◆ **DIRECTIVE**
Reproduce every line of the entries below without any change, leaving out the pictures.

BEGIN

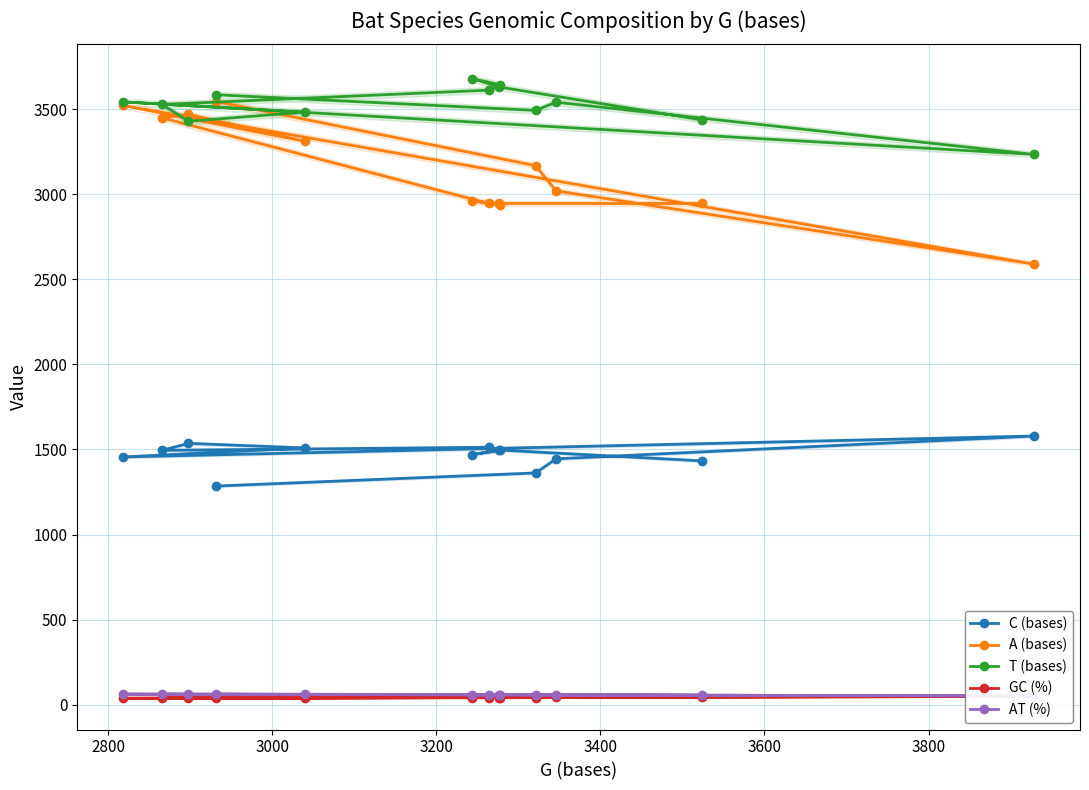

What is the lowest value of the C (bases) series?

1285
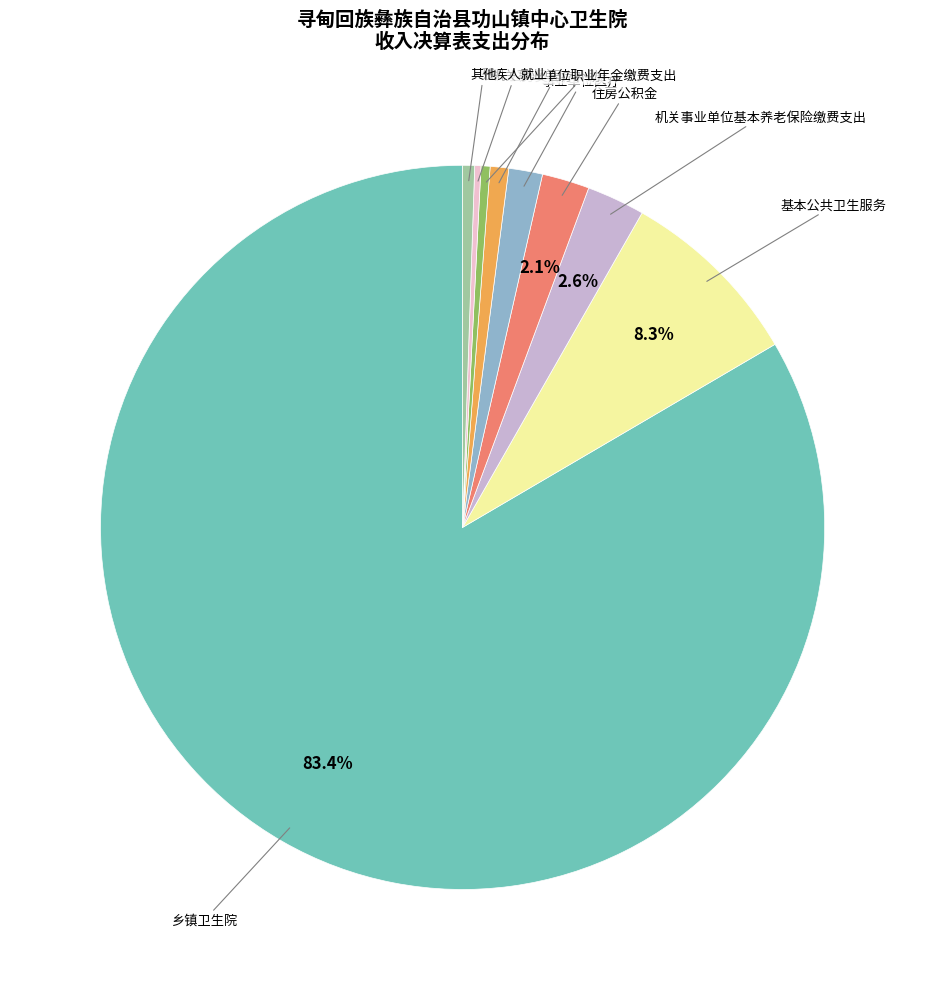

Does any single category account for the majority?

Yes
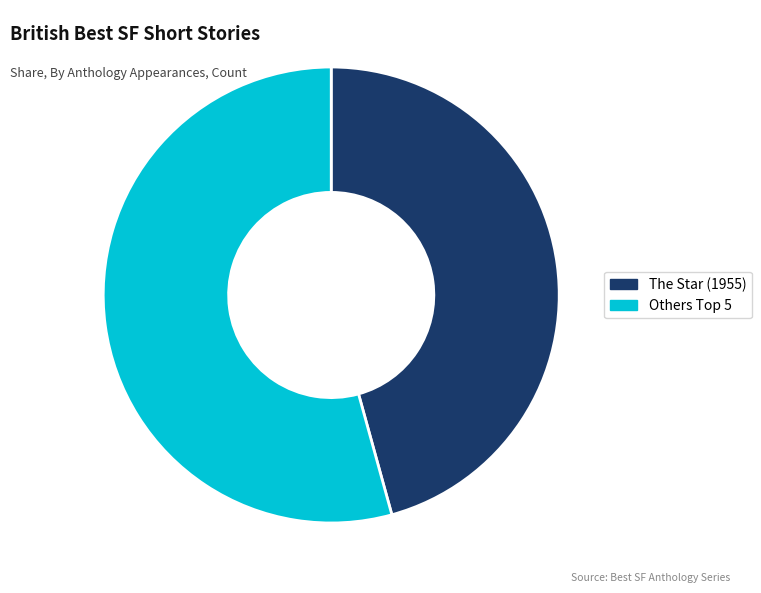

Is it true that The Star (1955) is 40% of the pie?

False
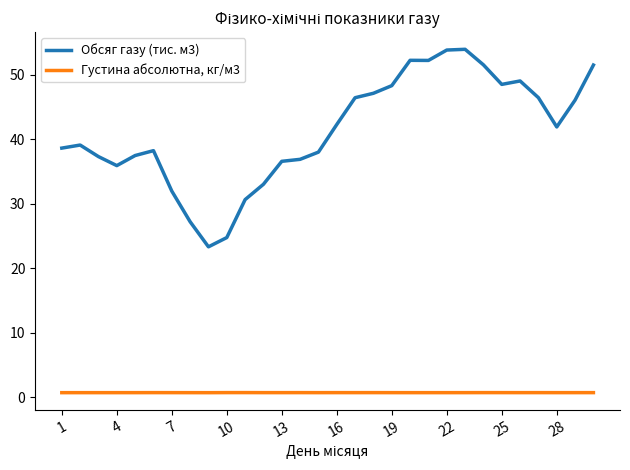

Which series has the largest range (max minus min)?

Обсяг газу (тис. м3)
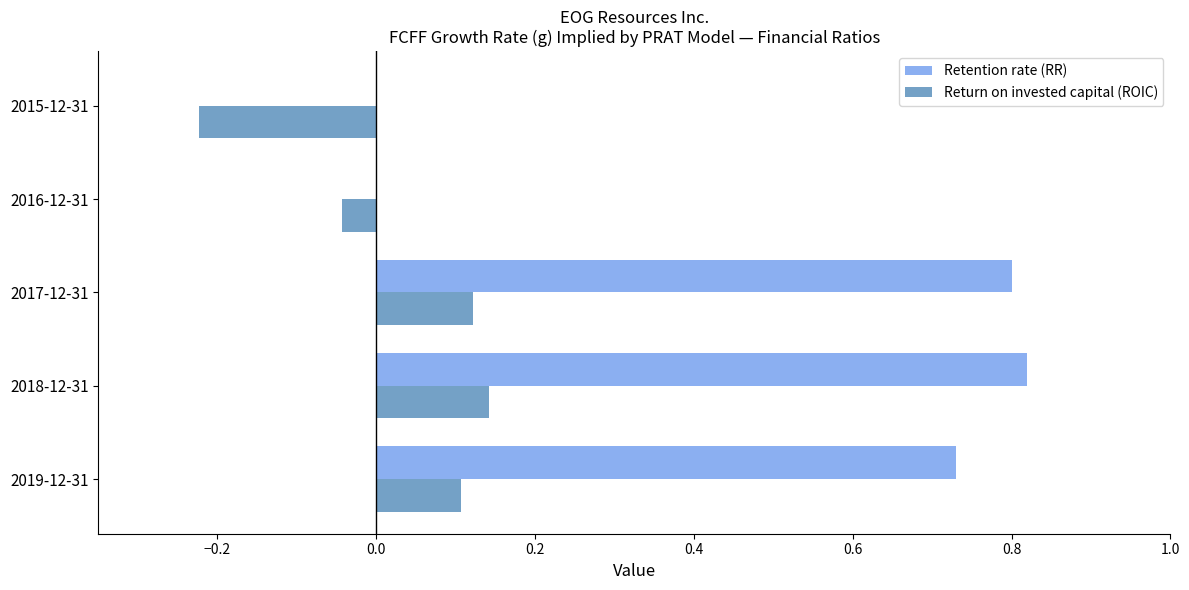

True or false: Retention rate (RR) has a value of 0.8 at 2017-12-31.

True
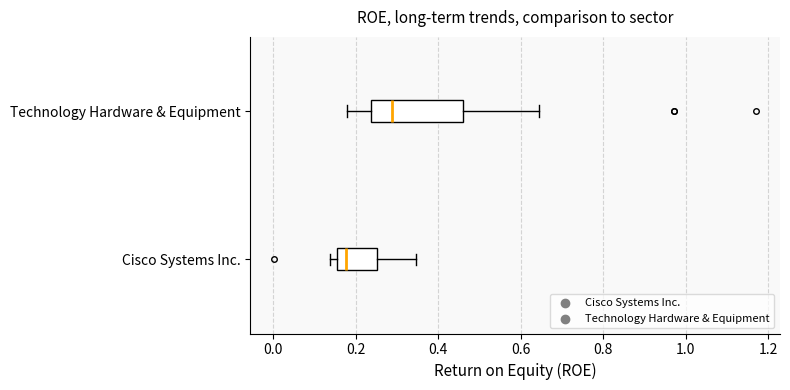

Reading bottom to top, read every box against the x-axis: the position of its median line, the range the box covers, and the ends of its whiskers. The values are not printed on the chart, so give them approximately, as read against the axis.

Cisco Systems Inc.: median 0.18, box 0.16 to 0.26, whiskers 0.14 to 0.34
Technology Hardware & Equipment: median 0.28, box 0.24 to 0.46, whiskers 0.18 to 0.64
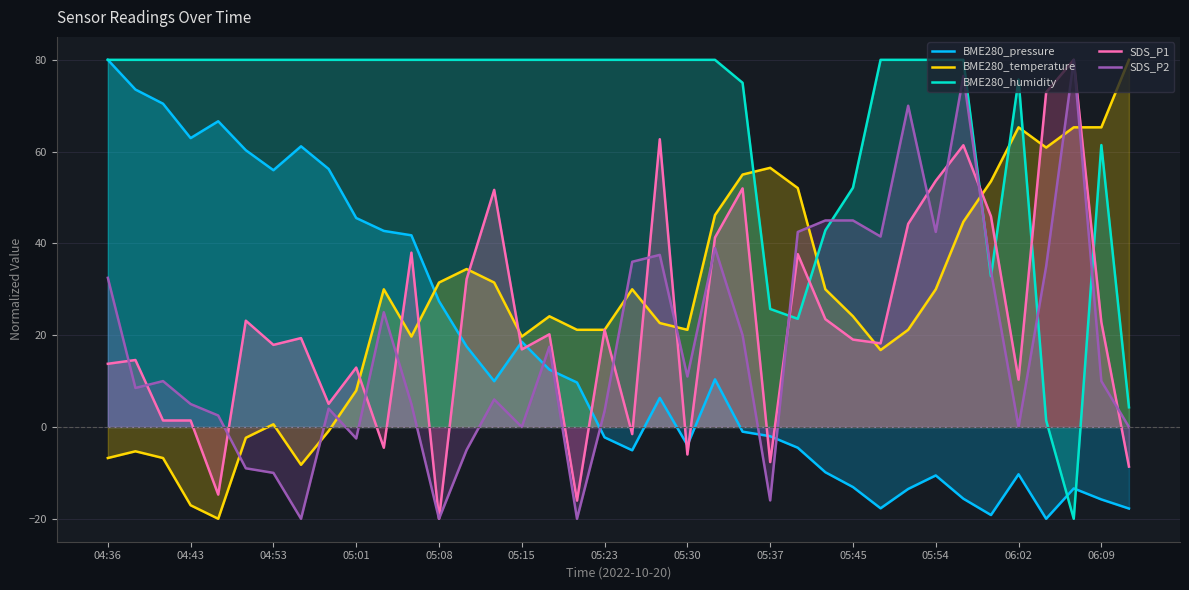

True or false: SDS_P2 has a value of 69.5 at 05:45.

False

END

◆ **YOUR SOLUTION**
What is the lowest value of the C (bases) series?

1285

Does any single category account for the majority?

Yes

Is it true that The Star (1955) is 40% of the pie?

False

Which series has the largest range (max minus min)?

Обсяг газу (тис. м3)

True or false: Retention rate (RR) has a value of 0.8 at 2017-12-31.

True

Reading bottom to top, read every box against the x-axis: the position of its median line, the range the box covers, and the ends of its whiskers. The values are not printed on the chart, so give them approximately, as read against the axis.

Cisco Systems Inc.: median 0.18, box 0.16 to 0.26, whiskers 0.14 to 0.34
Technology Hardware & Equipment: median 0.28, box 0.24 to 0.46, whiskers 0.18 to 0.64

True or false: SDS_P2 has a value of 69.5 at 05:45.

False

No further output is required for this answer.